The Court in Apollo was faced with a property subrogation action arising from a fire at the insured residence. Suit was filed by the owner’s insurance carrier against a contractor who was hired to refinish the floors. It was alleged the defendant contractor caused the fire by improper disposal of materials, which presumably led to spontaneous combustion. The defendant then attempted to file a third-party complaint against the owner of the property for its own alleged negligence contributing to the fire. Because the owner was an LLC, the defendant contractor sought to name the company along with its individual members—perhaps slyly trying to circumvent its inability to name the plaintiff’s insured directly.
Fortunately, the District Court saw through this and refused to allow leave to file the third party claims. The Court recognized that allowing an insured to be named as a defendant was futile and served no purpose since any defense the contractor had against the owners could be asserted against the carrier. Likewise, the Court acknowledged the carrier could not seek recovery against its own insured and there could be no joint liability between the defendant contractor and the insured.

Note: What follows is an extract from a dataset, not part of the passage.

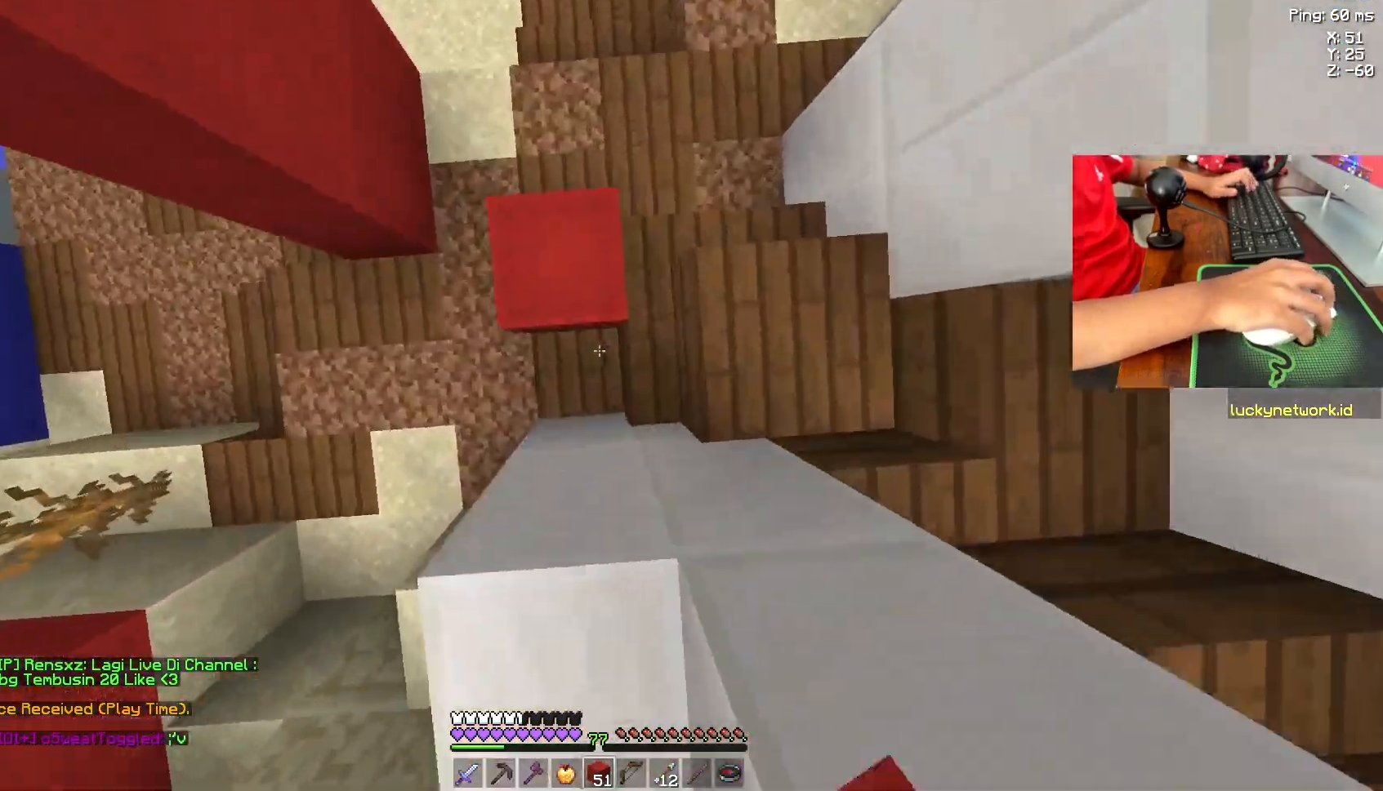
{"keys": ["space", "w"], "mouse": [], "events": [[100, "mouse_right", "up"], [150, "mouse_right", "down"], [150, "space", "down"], [300, "d", "down"], [300, "mouse_right", "up"], [483, "d", "up"]]}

In an effort to sidestep these principles of subrogation law, the defendant contractor argued the carrier “repudiated” it’s connection to the insured because subrogation counsel (1) did not represent the owner at deposition; and (2) did not facilitate discovery demands to the owner. The Court rejected this as well, stating “The Court finds no merit in Defendant’s arguments. Defendant has provided no case law, court rule, or statute establishing an insurance company-litigant’s attorney has an obligation to represent the insurer’s subrogor, let alone a responsibility to accept discovery requests on the non-party insured’s behalf.” In other words, the Court properly held that a subrogating carrier has no obligation to undertake discovery responsibilities for an insured who is not party to the litigation, and failure to do so does not alter the prohibition against adding an insured as a third-party defendant.
The contractor’s attempts to name the individual members of the insured LLC was similarly rejected. There was no showing that the corporate veil should have been pierced or that the LLC had any claims that could arise against its individual members. Because there was no reason to ignore basic principles of business law, the third-party claims against the members was similarly disallowed.
Apollo reaffirms what should be well recognized by subrogation professionals: an insured cannot be named as a third-party defendant. To the extent the insured caused or contributed to the underlying damage, a defendant is free to make those arguments directly against the carrier who has “stepped into the shoes” of its insured.